Davacı vekili temyiz dilekçesinde:

a. Davanın belirsiz alacak davası olarak açıldığını,

b. Harç tamamlama işlemi ıslah kabul edilerek Yargıtay kararı sonrası ıslah yapılamayacağından bahisle dava dilekçesinde talep edilen miktarlar üzerinden karar verilmesinin hatalı olduğunu,

c. Davanın bilirkişi raporundaki hesaplara göre kabulü gerektiğini,

d.

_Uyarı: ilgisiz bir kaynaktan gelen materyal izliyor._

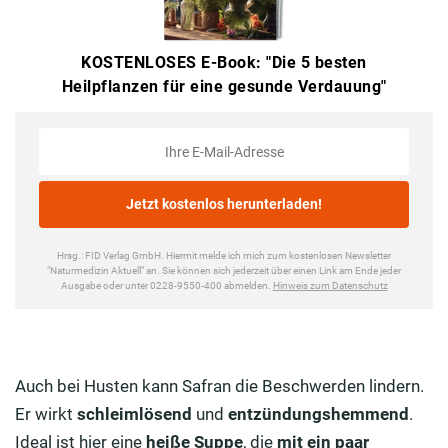
Auch bei Husten kann Safran die Beschwerden lindern.
Er wirkt
schleimlösend
und
entzündungshemmend
.
Ideal ist hier eine
heiße Suppe
, die
mit ein paar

Aynı dilekçelerle oluşturdukları bir kısım davalarda harç tamamlama miktarları üzerinden davanın kabulüne karar verildiğini beyan etmektedir.

B. Değerlendirme ve Gerekçe

Dosya içeriğine, bozmanın mahiyeti ve kapsamına göre taraflar arasındaki uyuşmazlık, davacının alacaklarının bozma ilâmında belirtildiği şekilde hüküm altına alınıp alınmadığına ilişkindir.

Mahkemelerin nihai kararlarının bozulması 6100 sayılı Hukuk Muhakemeleri Kanunu'nun geçici 3/2 hükmü atfıyla uygulanmasına devam olunan mülga 1086 sayılı Hukuk Usulü Muhakemeleri Kanunu'nun 428. maddesi ile 439/2 hükmünde yer alan sebeplerden birinin varlığı hâlinde mümkündür.

Temyizen incelenen Mahkeme kararının bozmaya uygun olduğu, kararda ve kararın gerekçesinde hukuk kurallarının somut olaya uygulanmasında bir isabetsizlik bulunmadığı, bozmaya uyulmakla karşı taraf yararına kazanılmış hak durumunu oluşturan yönlerin ise yeniden incelenmesine hukukça imkân bulunmadığı anlaşılmakla; temyiz dilekçesinde ileri sürülen nedenler kararın bozulmasını gerektirecek nitelikte görülmemiştir.

VI. KARAR

Açıklanan sebeple;

Davacı vekilinin yerinde görülmeyen tüm temyiz itirazlarının reddi ile usul ve kanuna uygun olan kararın ONANMASINA,

Aşağıda yazılı temyiz giderinin temyiz edene yükletilmesine,

Dosyanın Mahkemesine gönderilmesine,

13.01.2025 tarihinde oy birliğiyle karar verildi.